UNITED NATIONS, Sept. 5 (Xinhua) -- A culture of peace can only been attained when peace is part of everyone's everyday habits, not just a theory, but "something we can touch, see, feel and experience - on a daily basis," the UN General Assembly president said on Wednesday.

Miroslav Lajcak, president of the 72nd UN General Assembly opened The High-Level Forum on A Culture of Peace, saying a peace culture "cannot be installed. It cannot be erected, overnight. It cannot come from a workshop run by an international team of experts. It must be built up, block after block, layer after layer."

"And, this must be done, not by the hands of internationals, but by the people on the ground; the people who were there in their countries and in their villages when peace was not," he said. "Cultures do not come about in a day or a week and neither does peace."

"It is around us, every day," Lajcak said. "It' s in what we do, where we go, how we speak and if peace is not a part of these everyday habits - then we simply do not have a culture of peace."

However, he also told participants gathered in the great General Assembly hall here at UN Headquarters that peace takes a lot of time, requires hope but also needs simplicity.

Lajcak, during his opening, took time to acknowledge participation in the forum of Nobel laureate Rigoberta Menchu, a goodwill ambassador of the UN Educational and Scientific and Cultural Organization, and Maria Luiza Viotti, chef de cabinet of UN Secretary-General Antonio Guterres.

The president of the General Assembly said the diplomatic tool bag has instruments to react to conflict.
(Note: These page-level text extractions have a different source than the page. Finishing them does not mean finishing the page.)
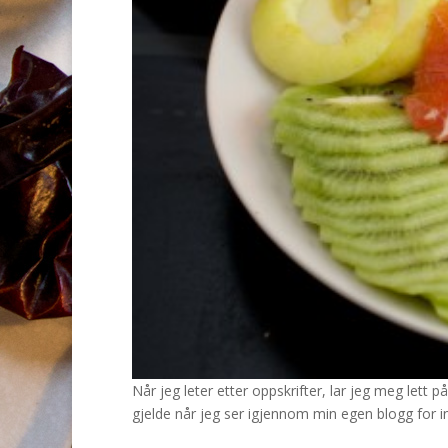
Når jeg leter etter oppskrifter, lar jeg meg lett 
gjelde når jeg ser igjennom min egen blogg for insp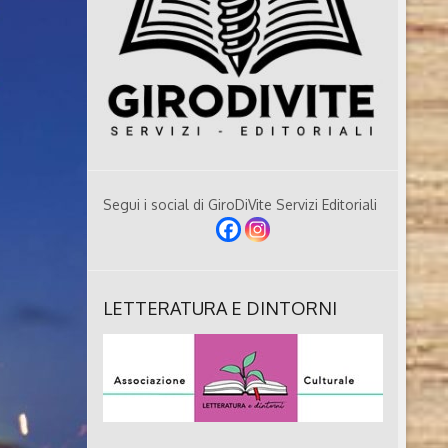
Segui i social di GiroDiVite Servizi Editoriali
LETTERATURA E DINTORNI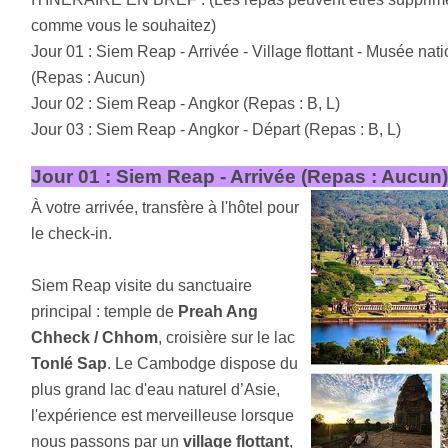
comme vous le souhaitez)
Jour 01 : Siem Reap - Arrivée - Village flottant - Musée nat
(Repas : Aucun)
Jour 02 : Siem Reap - Angkor (Repas : B, L)
Jour 03 : Siem Reap - Angkor - Départ (Repas : B, L)
Jour 01 : Siem Reap - Arrivée (Repas : Aucun
À votre arrivée, transfère à l'hôtel pour
le check-in.
Siem Reap visite du sanctuaire
principal : temple de
Preah Ang
Chheck / Chhom
, croisière sur le lac
Tonlé Sap
. Le Cambodge dispose du
plus grand lac d'eau naturel d’Asie,
l'expérience est merveilleuse lorsque
nous passons par un
village flottant
,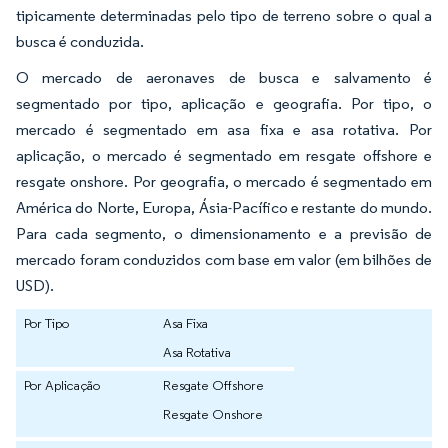
tipicamente determinadas pelo tipo de terreno sobre o qual a
busca é conduzida.
O mercado de aeronaves de busca e salvamento é
segmentado por tipo, aplicação e geografia. Por tipo, o
mercado é segmentado em asa fixa e asa rotativa. Por
aplicação, o mercado é segmentado em resgate offshore e
resgate onshore. Por geografia, o mercado é segmentado em
América do Norte, Europa, Ásia-Pacífico e restante do mundo.
Para cada segmento, o dimensionamento e a previsão de
mercado foram conduzidos com base em valor (em bilhões de
USD).
Por Tipo
Asa Fixa
Asa Rotativa
Por Aplicação
Resgate Offshore
Resgate Onshore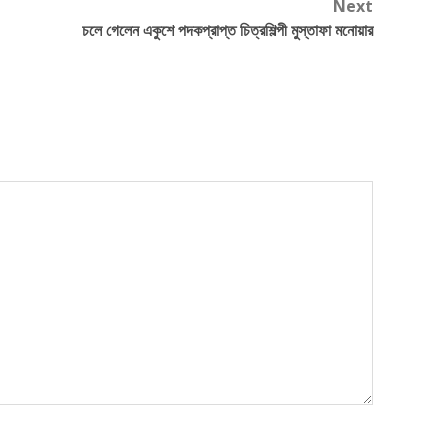
Next
চলে গেলেন একুশে পদকপ্রাপ্ত চিত্রশিল্পী মুস্তাফা মনোয়ার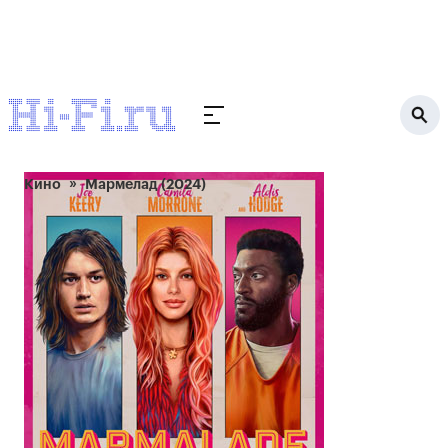
Кино
Мармелад (2024)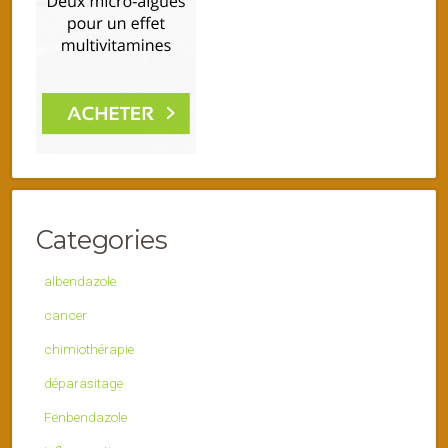
Categories
albendazole
cancer
chimiothérapie
déparasitage
Fenbendazole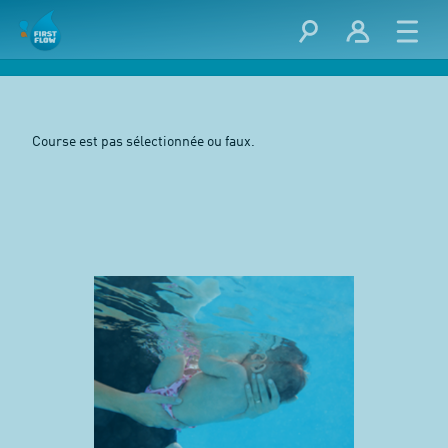
Course est pas sélectionnée ou faux.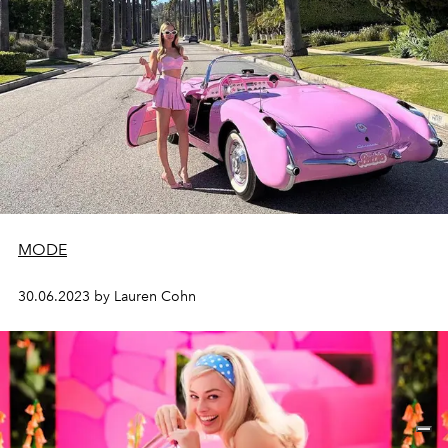
MODE
30.06.2023 by Lauren Cohn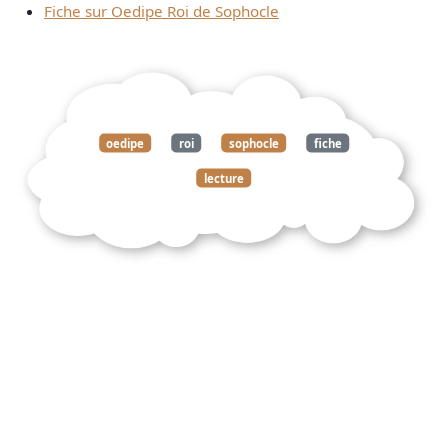
Fiche sur Oedipe Roi de Sophocle
oedipe
roi
sophocle
fiche
lecture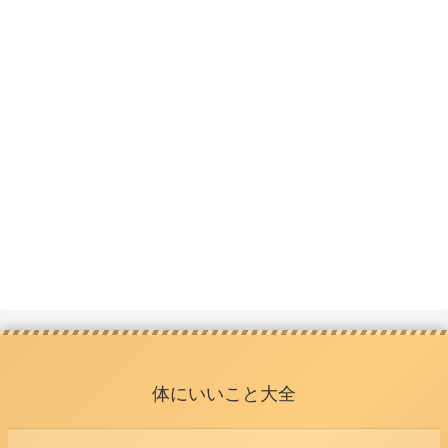
体にいいこと大全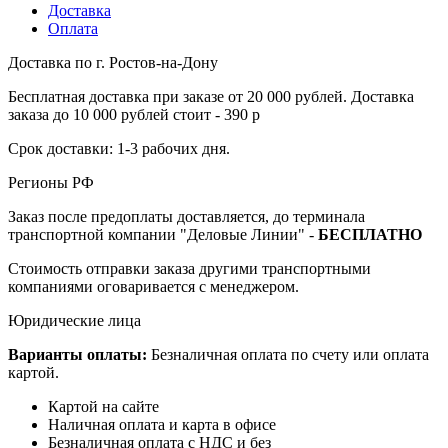
Доставка
Оплата
Доставка по г. Ростов-на-Дону
Бесплатная доставка при заказе от 20 000 рублей. Доставка
заказа до 10 000 рублей стоит - 390 р
Срок доставки: 1-3 рабочих дня.
Регионы РФ
Заказ после предоплаты доставляется, до терминала
транспортной компании "Деловые Линии" -
БЕСПЛАТНО
Стоимость отправки заказа другими транспортными
компаниями оговаривается с менеджером.
Юридические лица
Варианты оплаты:
Безналичная оплата по счету или оплата
картой.
Картой на сайте
Наличная оплата и карта в офисе
Безналичная оплата с НДС и без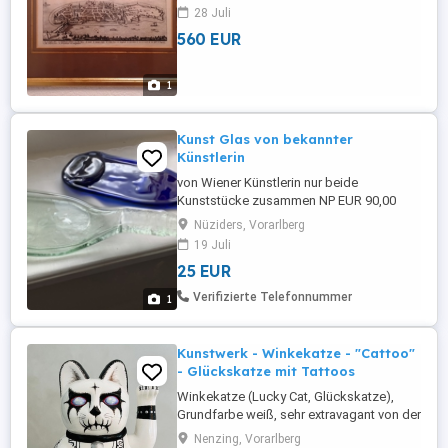
560,00 Abholung oder + Versandkosten
28 Juli
560 EUR
1
Kunst Glas von bekannter
Künstlerin
von Wiener Künstlerin nur beide
Kunststücke zusammen NP EUR 90,00
Nüziders, Vorarlberg
19 Juli
25 EUR
Verifizierte Telefonnummer
1
Kunstwerk - Winkekatze - "Cattoo"
- Glückskatze mit Tattoos
Winkekatze (Lucky Cat, Glückskatze),
Grundfarbe weiß, sehr extravagant von der
Künstlerin "Birte Strahlenbach" in ein
Nenzing, Vorarlberg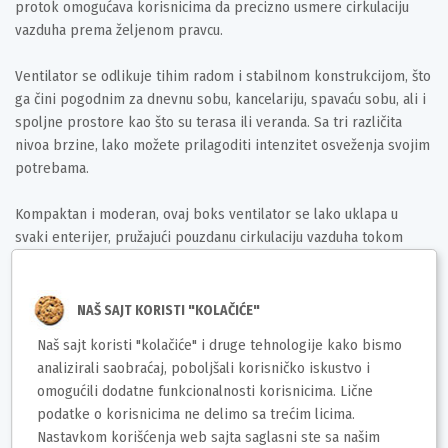
protok omogućava korisnicima da precizno usmere cirkulaciju
vazduha prema željenom pravcu.
Ventilator se odlikuje tihim radom i stabilnom konstrukcijom, što
ga čini pogodnim za dnevnu sobu, kancelariju, spavaću sobu, ali i
spoljne prostore kao što su terasa ili veranda. Sa tri različita
nivoa brzine, lako možete prilagoditi intenzitet osveženja svojim
potrebama.
Kompaktan i moderan, ovaj boks ventilator se lako uklapa u
svaki enterijer, pružajući pouzdanu cirkulaciju vazduha tokom
toplih dana.
Deklaracija
NAŠ SAJT KORISTI "KOLAČIĆE"
Naš sajt koristi "kolačiće" i druge tehnologije kako bismo
Naziv i vrsta robe: Podni ventilator P206VEN560
analizirali saobraćaj, poboljšali korisničko iskustvo i
Model: P206VEN560
omogućili dodatne funkcionalnosti korisnicima. Lične
Zemlja porekla: Poljska
podatke o korisnicima ne delimo sa trećim licima.
Uvoznik: 220b
Nastavkom korišćenja web sajta saglasni ste sa našim
Barkod: 8056420221862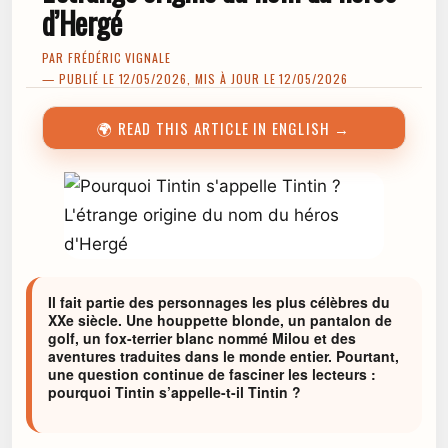
d’Hergé
PAR
FRÉDÉRIC VIGNALE
— PUBLIÉ LE 12/05/2026, MIS À JOUR LE 12/05/2026
🌍 READ THIS ARTICLE IN ENGLISH →
Il fait partie des personnages les plus célèbres du
XXe siècle. Une houppette blonde, un pantalon de
golf, un fox-terrier blanc nommé Milou et des
aventures traduites dans le monde entier. Pourtant,
une question continue de fasciner les lecteurs :
pourquoi Tintin s’appelle-t-il Tintin ?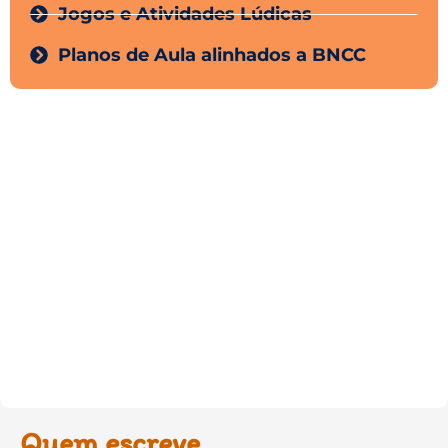
Jogos e Atividades Lúdicas
Planos de Aula alinhados a BNCC
Quem escreve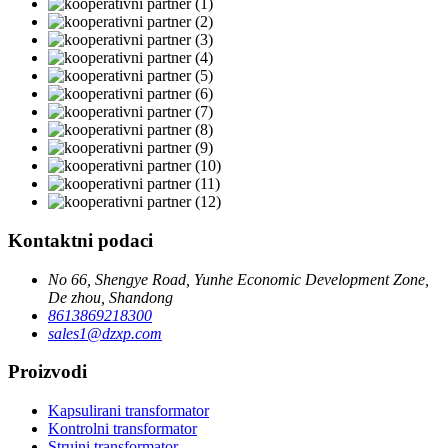
Kontaktni podaci
No 66, Shengye Road, Yunhe Economic Development Zone,
De zhou, Shandong
8613869218300
sales1@dzxp.com
Proizvodi
Kapsulirani transformator
Kontrolni transformator
Strujni transformator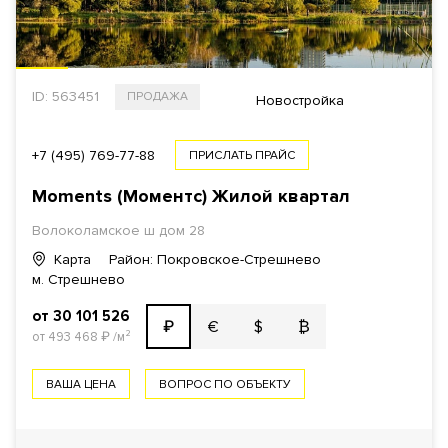
ID: 563451
ПРОДАЖА
Новостройка
+7 (495) 769-77-88
ПРИСЛАТЬ ПРАЙС
Moments (Моментс) Жилой квартал
Волоколамское ш дом 28
Карта
Район: Покровское-Стрешнево
м. Стрешнево
от 30 101 526
€
$
₿
₽
от 493 468
₽
/м²
ВАША ЦЕНА
ВОПРОС ПО ОБЪЕКТУ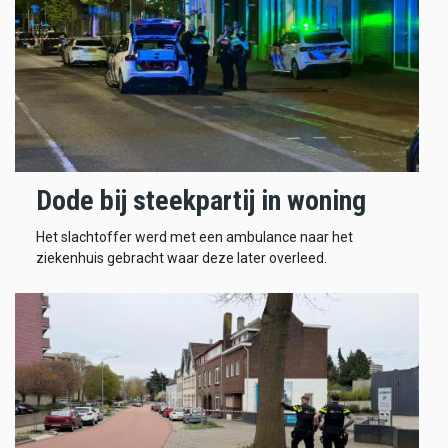
Dode bij steekpartij in woning
Het slachtoffer werd met een ambulance naar het
ziekenhuis gebracht waar deze later overleed.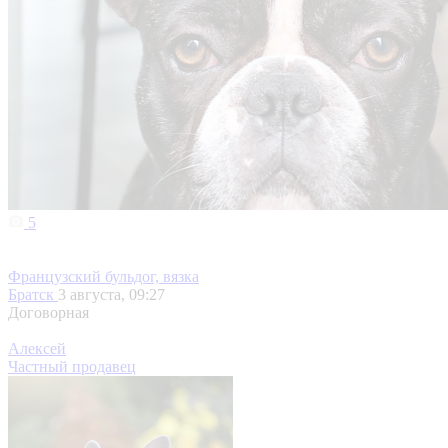
5
Французский бульдог, вязка
Братск
3 августа, 09:27
Договорная
Алексей
Частный продавец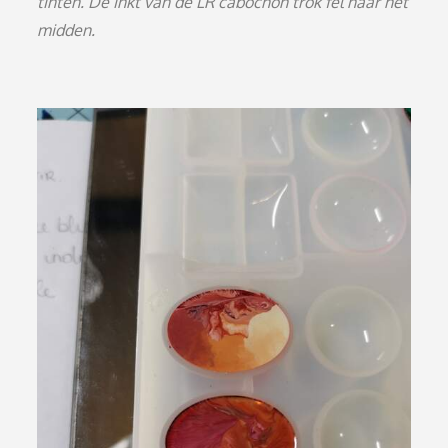
tinten. De inkt van de LR cabochon trok fel naar het
midden.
"Now we are opening our eyes," he said. "We are asking ourselves the question: what can we do, proactively, to build peace, from the ground up, and to make sure it won' t go anywhere, in the future?"

"So, we have moved from reactive to proactive; from response to prevention; from concentrating on the effects of conflict to exploring the accelerators of peace," Lajcak said.

"And here' s the thing: We are doing this. Now," he said. "We are reforming the United Nations' peace and security pillar ... investing more in mediation and peace-building capacities.'"

Widening the approach alone doesn' t reach the objective, Lajcak said. It takes more than studying peace theory in universities.

"Maybe young children should not, only, be learning lessons in maths and history - but also in humanity and peace," he said. "So, we need everyone involved. From heads of states and top United Nations officials, to the people who work, for the United Nations, academic institutions or NGOs (non-governmental organizations) on the ground."

"Peace should not be a theory," the assembly president said. "It should not be a principle, or an aim, or an outcome. It should not have a budget or a timeline. Instead, peace should be something that we can touch, see, feel and experience on a daily basis. It should be in the air around us or the ground we walk on."

"It should, in essence, be a culture," he said, adding, "And one that is here to stay."